Safety Benchmarking & Testing of Multimodal LLMs
Summary
Tianwei Zhang reveals findings from Singapore's AI safety initiatives addressing current challenges, focusing on systematic benchmarking approaches that quantify generative models' vulnerabilities
SESSION Transcript
Good morning everyone. This is Tianwei, currently associate professor from Nan Technological University, Singapore. I'm affiliated to the college of computing and data science in NTU and also I'm actively involved in the project of Singapore's National Institute of AI safety and digital trust center. Today, I would like to give some brief introductions about what we are doing in the institute of AI safety and the digra center.
Specifically, we would like to introduce some experience and also our works about the safety benchmarking and testing of generative models. We all know that today we are getting larger and larger models with more choice, with more modalities, and also we are moving fast towards the path of artificial general intelligence. Of course we are more interested in the entire ecosystem, like applications, embodied agents, and the different type systems building on top of those models. But at the same time we also witness that those generative AI models together with applications are facing different types of safety issues, such as copyright, privacy violations, jailbreak, and others. Of course also there are some policies related to those issues for regulation, but however those policies actually they cannot solve the problem entirely. As researchers, we more interested in technical solutions, how we can protect and regulate the usage of those generative AI models from technical perspective.
We actually have like multiple solutions. We can do the attack detection, prevention and others. Here, I would like to focus on one important strategy: safety testing and benchmarking. Give a model, the goal is trying to assess and measure quantitatively the capability of model in generating the improper harmful content. This will be pretty useful because it can help us do the evaluation, can help us identify possible weakness, and also provide guidance for us to enhance model safety.
So, what makes good safety testing benchmark platform? Basically we actually have designed quite a lot of systems for different safety issues. So we think there are some important key components that contribute a good benchmark platform. The first one is a dataset. Dataset is always important even for the safety issues. We need a very good dataset with high quality and more importantly diversity. The second part is metric and criteria. We need to correctly define the criteria and metrics we need for the correct assessment, no matter it is qualitative or quantitative. And also we need to hope that those metrics are accurate enough and also be able to comprehensively provide the assessment. The third one is enhancement solutions. We have the metrics, we have the datasets, and then we can figure out the possible weakness, and then we hope based on this findings we are able to figure out like some lightweight solutions which are effective and also easy to deploy. Finally, we want to build a pipeline which can connect all those together to form automatic platform which can do everything without a lot of human efforts or intervention.
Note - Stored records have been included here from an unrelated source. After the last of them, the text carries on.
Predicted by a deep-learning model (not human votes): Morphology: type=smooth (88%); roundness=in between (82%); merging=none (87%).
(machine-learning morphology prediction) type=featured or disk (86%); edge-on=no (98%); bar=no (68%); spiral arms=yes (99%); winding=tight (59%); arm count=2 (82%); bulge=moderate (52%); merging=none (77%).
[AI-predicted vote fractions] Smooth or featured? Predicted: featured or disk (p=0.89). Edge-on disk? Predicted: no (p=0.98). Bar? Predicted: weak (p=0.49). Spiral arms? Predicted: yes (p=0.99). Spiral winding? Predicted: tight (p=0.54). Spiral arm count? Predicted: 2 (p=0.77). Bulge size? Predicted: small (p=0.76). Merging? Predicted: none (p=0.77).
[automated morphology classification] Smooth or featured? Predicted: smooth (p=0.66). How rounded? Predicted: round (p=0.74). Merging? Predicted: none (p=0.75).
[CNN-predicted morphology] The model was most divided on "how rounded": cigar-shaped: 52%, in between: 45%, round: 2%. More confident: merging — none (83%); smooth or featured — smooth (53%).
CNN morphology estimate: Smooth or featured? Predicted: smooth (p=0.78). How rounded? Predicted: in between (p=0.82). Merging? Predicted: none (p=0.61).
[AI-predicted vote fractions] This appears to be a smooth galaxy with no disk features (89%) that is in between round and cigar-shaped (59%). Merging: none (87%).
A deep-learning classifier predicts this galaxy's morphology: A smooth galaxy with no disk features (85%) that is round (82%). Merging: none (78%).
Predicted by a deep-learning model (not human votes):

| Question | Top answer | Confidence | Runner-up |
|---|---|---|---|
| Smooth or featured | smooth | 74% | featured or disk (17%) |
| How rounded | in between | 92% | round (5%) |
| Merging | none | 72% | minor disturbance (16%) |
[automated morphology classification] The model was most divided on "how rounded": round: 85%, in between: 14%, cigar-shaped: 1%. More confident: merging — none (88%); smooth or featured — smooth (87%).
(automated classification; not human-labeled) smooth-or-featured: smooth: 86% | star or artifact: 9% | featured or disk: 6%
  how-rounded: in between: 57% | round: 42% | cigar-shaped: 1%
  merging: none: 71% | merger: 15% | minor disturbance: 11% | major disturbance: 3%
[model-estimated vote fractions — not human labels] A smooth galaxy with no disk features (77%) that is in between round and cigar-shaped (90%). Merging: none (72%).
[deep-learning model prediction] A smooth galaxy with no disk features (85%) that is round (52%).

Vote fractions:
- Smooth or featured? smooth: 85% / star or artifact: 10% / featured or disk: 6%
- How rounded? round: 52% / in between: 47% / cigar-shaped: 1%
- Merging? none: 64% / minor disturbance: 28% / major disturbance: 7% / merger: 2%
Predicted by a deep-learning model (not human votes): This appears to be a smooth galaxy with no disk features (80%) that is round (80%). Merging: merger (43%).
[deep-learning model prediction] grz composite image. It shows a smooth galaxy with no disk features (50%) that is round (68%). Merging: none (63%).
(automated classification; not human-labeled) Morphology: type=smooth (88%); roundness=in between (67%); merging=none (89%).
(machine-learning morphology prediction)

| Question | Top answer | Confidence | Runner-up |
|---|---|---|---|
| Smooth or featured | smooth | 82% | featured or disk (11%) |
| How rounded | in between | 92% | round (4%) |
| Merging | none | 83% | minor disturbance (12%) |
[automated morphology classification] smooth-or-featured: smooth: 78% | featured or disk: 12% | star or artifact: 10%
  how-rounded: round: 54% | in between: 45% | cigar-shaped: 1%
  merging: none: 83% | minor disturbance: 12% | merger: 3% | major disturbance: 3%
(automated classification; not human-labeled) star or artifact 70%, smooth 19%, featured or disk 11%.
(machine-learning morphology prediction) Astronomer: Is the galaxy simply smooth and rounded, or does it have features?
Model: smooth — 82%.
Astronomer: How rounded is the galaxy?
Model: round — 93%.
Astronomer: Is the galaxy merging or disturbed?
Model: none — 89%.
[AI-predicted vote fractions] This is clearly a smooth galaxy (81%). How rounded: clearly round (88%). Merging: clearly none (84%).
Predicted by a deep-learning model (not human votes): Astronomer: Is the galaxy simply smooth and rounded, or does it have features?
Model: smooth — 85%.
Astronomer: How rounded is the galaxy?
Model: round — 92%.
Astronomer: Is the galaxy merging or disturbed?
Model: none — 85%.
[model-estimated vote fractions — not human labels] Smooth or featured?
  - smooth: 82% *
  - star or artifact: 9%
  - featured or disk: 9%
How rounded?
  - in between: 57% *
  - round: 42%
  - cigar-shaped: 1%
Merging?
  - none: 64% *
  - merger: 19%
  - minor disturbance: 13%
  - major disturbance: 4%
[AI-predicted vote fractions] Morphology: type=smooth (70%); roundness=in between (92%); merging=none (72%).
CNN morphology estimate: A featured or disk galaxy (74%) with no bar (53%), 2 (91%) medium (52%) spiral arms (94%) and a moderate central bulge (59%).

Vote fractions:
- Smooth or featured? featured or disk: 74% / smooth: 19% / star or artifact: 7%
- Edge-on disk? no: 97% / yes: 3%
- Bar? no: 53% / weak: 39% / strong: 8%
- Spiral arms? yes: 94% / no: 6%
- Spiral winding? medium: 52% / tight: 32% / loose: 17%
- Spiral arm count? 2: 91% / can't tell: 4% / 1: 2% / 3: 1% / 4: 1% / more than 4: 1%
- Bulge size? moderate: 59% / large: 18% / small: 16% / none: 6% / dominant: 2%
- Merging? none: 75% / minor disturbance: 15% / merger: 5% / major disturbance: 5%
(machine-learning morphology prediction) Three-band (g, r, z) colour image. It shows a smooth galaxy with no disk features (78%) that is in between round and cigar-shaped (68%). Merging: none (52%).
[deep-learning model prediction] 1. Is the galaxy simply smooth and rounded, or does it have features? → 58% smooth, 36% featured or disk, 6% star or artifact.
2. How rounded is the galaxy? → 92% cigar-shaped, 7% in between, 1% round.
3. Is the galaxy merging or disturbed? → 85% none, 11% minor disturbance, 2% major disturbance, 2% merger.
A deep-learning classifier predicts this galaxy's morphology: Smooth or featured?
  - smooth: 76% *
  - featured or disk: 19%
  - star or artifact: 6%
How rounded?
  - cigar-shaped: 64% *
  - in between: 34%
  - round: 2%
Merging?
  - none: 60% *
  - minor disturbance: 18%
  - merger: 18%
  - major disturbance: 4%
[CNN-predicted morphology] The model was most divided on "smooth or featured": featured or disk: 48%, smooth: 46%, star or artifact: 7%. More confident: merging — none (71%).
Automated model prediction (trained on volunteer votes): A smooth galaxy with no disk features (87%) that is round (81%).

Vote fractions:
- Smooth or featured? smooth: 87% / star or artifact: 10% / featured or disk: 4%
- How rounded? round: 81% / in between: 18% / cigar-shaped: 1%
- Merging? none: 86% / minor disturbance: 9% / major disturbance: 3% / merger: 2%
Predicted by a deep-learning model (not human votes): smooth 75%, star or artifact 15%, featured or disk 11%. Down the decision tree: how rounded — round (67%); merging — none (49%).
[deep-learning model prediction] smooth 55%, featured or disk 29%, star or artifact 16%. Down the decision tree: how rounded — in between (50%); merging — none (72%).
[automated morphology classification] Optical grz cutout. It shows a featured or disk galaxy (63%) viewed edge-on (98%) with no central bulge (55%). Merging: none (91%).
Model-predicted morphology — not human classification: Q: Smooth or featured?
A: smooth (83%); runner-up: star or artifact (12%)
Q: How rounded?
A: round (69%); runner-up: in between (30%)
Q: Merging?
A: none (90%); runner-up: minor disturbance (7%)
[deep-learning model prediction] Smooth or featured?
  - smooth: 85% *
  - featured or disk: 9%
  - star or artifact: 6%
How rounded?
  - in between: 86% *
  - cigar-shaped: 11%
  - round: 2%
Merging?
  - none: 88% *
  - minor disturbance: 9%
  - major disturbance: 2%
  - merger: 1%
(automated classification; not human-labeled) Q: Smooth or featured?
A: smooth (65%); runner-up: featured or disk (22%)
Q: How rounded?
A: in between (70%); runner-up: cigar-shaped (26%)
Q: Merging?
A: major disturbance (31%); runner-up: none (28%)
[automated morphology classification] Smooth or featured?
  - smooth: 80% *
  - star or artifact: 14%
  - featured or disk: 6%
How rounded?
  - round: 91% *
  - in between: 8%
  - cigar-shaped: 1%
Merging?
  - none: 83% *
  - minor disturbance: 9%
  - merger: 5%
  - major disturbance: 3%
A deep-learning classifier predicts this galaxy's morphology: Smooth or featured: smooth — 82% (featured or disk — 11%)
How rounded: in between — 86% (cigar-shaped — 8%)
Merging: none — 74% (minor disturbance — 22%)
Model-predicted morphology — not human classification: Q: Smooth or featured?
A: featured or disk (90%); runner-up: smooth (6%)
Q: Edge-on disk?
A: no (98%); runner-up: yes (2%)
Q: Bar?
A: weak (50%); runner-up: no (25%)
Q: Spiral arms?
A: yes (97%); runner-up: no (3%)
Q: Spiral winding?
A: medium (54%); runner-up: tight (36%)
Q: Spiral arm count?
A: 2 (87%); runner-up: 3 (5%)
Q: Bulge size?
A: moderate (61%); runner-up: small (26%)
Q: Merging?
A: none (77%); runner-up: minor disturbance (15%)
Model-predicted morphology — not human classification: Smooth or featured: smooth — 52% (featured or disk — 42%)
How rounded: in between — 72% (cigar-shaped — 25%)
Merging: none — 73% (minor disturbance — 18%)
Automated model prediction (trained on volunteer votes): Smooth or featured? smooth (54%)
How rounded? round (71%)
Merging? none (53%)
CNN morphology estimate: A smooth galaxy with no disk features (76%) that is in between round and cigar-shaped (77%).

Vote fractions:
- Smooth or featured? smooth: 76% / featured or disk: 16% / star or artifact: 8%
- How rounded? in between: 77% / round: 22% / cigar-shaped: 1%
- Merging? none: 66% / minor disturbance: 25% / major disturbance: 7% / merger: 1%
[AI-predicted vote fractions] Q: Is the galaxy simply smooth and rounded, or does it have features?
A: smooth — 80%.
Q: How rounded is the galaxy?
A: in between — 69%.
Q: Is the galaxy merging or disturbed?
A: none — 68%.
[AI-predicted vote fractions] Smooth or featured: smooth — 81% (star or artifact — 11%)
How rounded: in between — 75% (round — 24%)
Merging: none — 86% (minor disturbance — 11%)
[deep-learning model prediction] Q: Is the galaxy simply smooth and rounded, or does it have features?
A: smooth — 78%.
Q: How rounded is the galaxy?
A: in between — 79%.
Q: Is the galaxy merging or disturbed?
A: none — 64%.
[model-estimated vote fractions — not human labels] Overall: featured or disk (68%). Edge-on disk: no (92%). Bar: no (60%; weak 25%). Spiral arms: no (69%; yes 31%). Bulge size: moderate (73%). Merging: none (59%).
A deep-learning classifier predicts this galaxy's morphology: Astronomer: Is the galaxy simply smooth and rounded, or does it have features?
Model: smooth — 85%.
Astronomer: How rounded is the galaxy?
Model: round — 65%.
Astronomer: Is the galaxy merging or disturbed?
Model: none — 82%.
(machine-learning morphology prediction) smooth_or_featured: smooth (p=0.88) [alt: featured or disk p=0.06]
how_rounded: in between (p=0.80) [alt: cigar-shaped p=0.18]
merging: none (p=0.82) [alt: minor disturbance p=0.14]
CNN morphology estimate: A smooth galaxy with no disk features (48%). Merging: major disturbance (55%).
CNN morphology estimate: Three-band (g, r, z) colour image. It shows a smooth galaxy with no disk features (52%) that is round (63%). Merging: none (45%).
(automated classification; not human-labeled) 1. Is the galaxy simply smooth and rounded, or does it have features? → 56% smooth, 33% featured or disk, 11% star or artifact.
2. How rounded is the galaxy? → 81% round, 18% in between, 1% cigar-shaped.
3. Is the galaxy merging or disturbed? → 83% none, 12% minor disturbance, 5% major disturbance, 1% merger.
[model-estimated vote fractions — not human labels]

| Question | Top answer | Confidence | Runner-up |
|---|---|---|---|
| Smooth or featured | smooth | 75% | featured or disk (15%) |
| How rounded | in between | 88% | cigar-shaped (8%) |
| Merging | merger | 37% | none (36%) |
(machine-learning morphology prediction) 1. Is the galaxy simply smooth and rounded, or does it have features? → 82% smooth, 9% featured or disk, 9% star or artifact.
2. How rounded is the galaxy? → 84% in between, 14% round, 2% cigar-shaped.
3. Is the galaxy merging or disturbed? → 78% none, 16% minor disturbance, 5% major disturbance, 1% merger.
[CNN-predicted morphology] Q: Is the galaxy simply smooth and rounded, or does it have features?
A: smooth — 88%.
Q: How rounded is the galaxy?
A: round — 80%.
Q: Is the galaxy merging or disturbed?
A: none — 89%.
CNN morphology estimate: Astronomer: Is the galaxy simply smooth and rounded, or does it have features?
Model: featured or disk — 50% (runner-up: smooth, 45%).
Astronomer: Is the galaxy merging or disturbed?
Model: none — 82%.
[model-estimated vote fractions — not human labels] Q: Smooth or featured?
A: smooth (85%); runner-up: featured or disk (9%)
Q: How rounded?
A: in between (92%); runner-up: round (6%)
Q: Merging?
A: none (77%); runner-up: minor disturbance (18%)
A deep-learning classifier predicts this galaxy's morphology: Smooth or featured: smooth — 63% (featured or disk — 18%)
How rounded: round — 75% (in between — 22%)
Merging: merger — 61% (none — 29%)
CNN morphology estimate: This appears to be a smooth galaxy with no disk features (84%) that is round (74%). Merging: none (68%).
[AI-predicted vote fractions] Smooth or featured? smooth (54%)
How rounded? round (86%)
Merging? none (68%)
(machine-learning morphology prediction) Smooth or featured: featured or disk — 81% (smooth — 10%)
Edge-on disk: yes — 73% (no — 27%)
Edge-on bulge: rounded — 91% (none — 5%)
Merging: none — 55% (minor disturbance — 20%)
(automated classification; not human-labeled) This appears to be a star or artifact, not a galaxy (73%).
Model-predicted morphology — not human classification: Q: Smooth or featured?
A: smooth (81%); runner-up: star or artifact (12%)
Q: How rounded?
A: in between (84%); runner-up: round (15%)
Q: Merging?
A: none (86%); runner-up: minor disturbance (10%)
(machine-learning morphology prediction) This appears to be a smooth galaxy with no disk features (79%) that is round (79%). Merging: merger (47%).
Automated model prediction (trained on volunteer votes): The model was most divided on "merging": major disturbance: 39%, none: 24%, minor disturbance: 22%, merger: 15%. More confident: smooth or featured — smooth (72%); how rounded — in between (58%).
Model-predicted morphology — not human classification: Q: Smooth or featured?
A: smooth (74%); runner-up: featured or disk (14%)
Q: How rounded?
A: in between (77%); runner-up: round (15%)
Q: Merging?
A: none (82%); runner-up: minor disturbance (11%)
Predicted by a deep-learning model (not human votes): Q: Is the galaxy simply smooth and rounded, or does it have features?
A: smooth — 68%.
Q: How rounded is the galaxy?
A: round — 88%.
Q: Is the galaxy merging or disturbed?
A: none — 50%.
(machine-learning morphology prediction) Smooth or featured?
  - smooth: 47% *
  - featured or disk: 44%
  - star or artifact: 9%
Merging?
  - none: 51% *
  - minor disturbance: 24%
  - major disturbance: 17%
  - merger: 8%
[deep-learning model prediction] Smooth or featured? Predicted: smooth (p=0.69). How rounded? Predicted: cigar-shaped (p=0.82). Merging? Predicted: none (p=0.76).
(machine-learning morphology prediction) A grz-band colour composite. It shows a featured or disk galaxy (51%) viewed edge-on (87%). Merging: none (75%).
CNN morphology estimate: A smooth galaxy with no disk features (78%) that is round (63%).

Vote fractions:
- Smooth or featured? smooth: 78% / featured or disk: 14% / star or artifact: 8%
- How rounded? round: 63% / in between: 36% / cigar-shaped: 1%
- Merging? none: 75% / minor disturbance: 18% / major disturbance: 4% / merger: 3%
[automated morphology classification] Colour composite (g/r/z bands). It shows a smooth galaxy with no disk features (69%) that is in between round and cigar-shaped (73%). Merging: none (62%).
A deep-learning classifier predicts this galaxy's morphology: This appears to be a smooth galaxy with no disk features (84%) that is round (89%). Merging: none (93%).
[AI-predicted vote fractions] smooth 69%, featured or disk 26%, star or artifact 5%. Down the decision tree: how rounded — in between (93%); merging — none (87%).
We actually have done a lot of works following those principles. For harmful generations, we did some establishment of platforms for the large language models, for the text-to-image models. For biases, we consider like the mitigation solutions and benchmark of language models. We also did some benchmarking for privacy.
And finally, I want to conclude with some lessons we learned from our experience. First, do we really need a unified framework for everything? This is actually pretty attractive and this is also one goal we would like to achieve, however we think that this is also not very necessary because actually it also brings a lot of challenges. So we can also accept that we have a lot of tools to select without unifying everything which can actually brings a lot of challenges. The second one is, how to keep the frameworks up-to-date? It is important to make the system design modular and extensible and it is also ready to include new threats and new methodologies. Third, should we always automate everything? Again automation is important but it is also not very necessary. We think like human-in-the-loop is always important because humans efforts are sometimes more convincing. Lastly, how do we define good metrics? Metrics are actually very important to do assessment. It can be used to validate methods, but it is also very difficult to validate metrics. We should always be ready to provide very strong justification for the desire of the metrics. And sometimes subjective justification is also acceptable.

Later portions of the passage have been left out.